'Magical' Piano Will Lift Your Commuter Spirit

Commuting is terrible. It’s terrible in the cold and even during the holidays. But for one day in Chicago, it was a little more bearable. Because Christmas, goddammit.

Rob Bliss, who brought us the heart-melting makeover of a homeless vet right before Veteran’s Day, brings us another holiday-themed production. This time, planting a ‘magic’ piano in Chicago Union Station, and surprising commuters with some freaking holiday joy. Get in the spirit.

“There were probably about 100 people who interacted with the piano and we cut it down to the best of the best,” Bliss said in a phone interview with Fusion. The best included a little girl playing chopsticks, a grumpy man yelling at the piano to be quiet and Santa giving the piano a nice “shhh.”


Bliss said the video was shot all day last Tuesday, Dec. 3, from 8 a.m. to 6 p.m.

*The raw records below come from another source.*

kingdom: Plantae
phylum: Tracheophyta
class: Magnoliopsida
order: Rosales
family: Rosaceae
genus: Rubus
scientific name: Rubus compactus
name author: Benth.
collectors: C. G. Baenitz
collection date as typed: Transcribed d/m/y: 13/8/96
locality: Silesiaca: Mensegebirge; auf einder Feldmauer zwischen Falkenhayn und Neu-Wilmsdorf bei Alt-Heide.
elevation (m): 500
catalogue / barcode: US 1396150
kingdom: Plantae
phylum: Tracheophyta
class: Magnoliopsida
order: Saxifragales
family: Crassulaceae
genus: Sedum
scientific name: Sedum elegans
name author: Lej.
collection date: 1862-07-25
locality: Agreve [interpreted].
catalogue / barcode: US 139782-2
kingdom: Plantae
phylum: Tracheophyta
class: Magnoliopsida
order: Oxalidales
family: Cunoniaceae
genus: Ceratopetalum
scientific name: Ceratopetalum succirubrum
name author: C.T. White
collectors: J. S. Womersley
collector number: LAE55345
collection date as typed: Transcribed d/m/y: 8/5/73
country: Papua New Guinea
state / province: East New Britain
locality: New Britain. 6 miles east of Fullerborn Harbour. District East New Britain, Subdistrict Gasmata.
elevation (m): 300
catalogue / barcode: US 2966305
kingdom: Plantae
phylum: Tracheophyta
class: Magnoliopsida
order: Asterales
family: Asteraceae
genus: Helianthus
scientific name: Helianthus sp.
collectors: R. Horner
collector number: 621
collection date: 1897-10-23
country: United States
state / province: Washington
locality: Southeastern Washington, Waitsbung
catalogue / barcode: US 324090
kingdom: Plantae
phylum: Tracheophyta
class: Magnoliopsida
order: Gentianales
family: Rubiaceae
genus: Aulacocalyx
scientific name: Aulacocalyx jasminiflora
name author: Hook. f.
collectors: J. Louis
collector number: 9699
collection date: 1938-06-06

The “magic” piano, as you might have guessed, isn’t so magic. The piano was actually played by popular Chicago-based pianist Andrew Blendermann, who played on a keyboard in a control room. The wires connecting the two instruments were hidden by the large black mat seen in the video.

Blendermann, sitting in the control room, accordingly reacted to what people were doing around him. “With the little girl,” Bliss said, “she started playing chopsticks and so our pianist, of course he knows how to play that, so he started playing the left-hand progression.”

The result looks so seamless, it has plenty of YouTube commenters saying that the video looks staged.

Before starting the project, “I didn’t even know if the technology was possible,” Bliss said. But with the help of Amtrak, who provided funding for the pianos and crew, the project can bring just a little holiday cheer to your stressful, smelly, garbage-filled, freezing-cold commute.

“I would love to do this project in other places,” Bliss said. “Maybe we could bring it to Grand Central, who knows.”